In order to demonstrate the practical application value of this method, we expanded the reaction scale (Scheme 3). Acid 9j and equimolar amounts of N-anilide 13o and Boc2O (1.5 equivalents) were reacted under optimized conditions. As expected, the reaction went very smoothly and the corresponding product 14o was obtained with a yield of 94%.

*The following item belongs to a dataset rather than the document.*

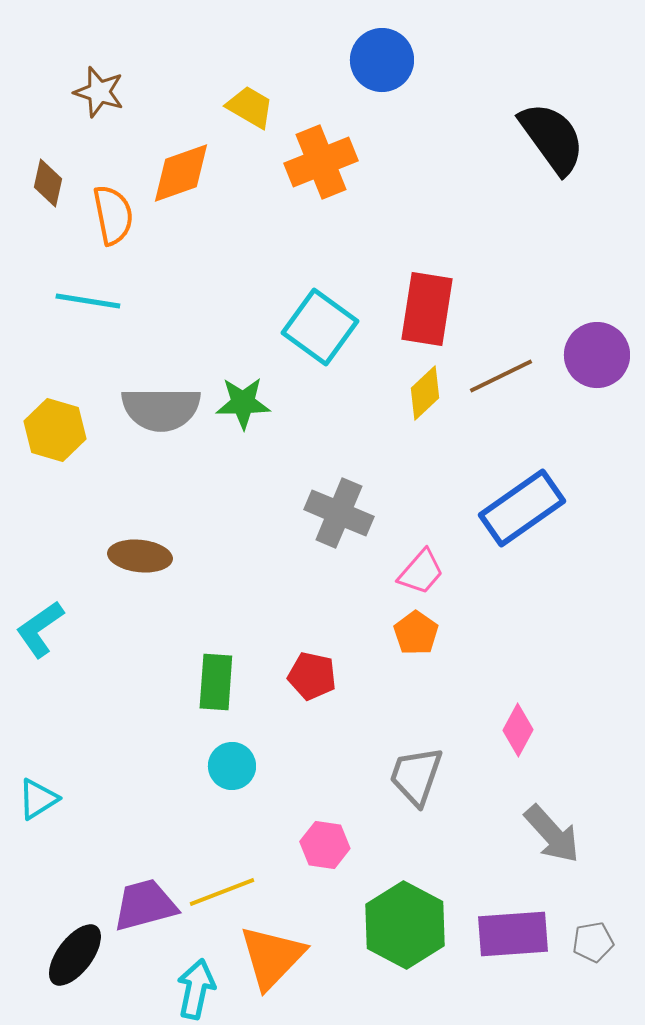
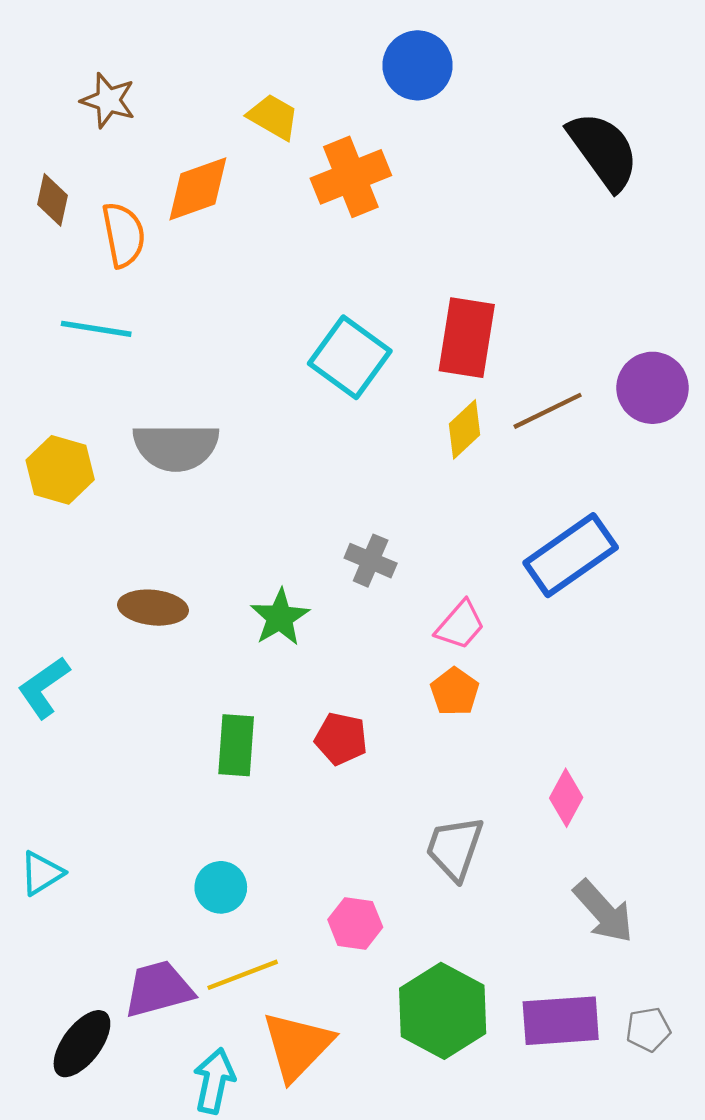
green star: (243, 403) -> (280, 617), moved, turned -30
gray cross: (339, 513) -> (371, 561), size x0.7
cyan circle: (232, 766) -> (221, 887), moved

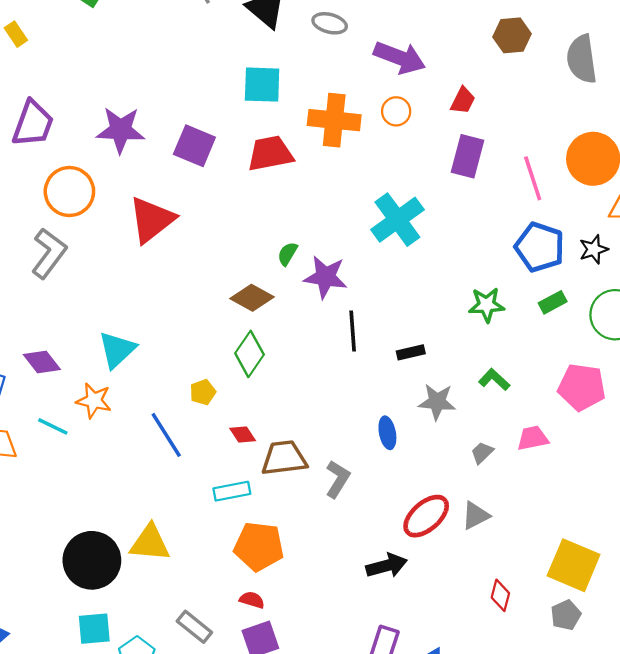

Summary of the condensation of carboxylic acids and non-nucleophilic N-containing heterocyclic amines involving Boc2O
In summary, we found In the presence of B calcium carbonate oc2O/DMAP/lutidine, carboxylic acids and various non-nucleophilic N-containing heterocycles such as indole, pyrrole, pyrazole, carbazole, lactam and oxazolidinone can be directly condensed . In addition, the substrate can be expanded to aniline. The Boc2O/DMAP/2,6-dimethylpyridine system plays a key role in the in-situ dual activation, activating the carboxylic acid into N-acyldimethylaminopyridinium ion and using the exposed tert-butanol anion as a base to produce corresponding Non-nucleophilic nitrogen-containing compounds formed from anions. The method is simple to operate, and the condensation reaction does not require the use of a metal base to abstract the proton hydrogen on the nitrogen-containing nucleophile to form the corresponding anion and activate the carboxylic acid into an acid halide or ester.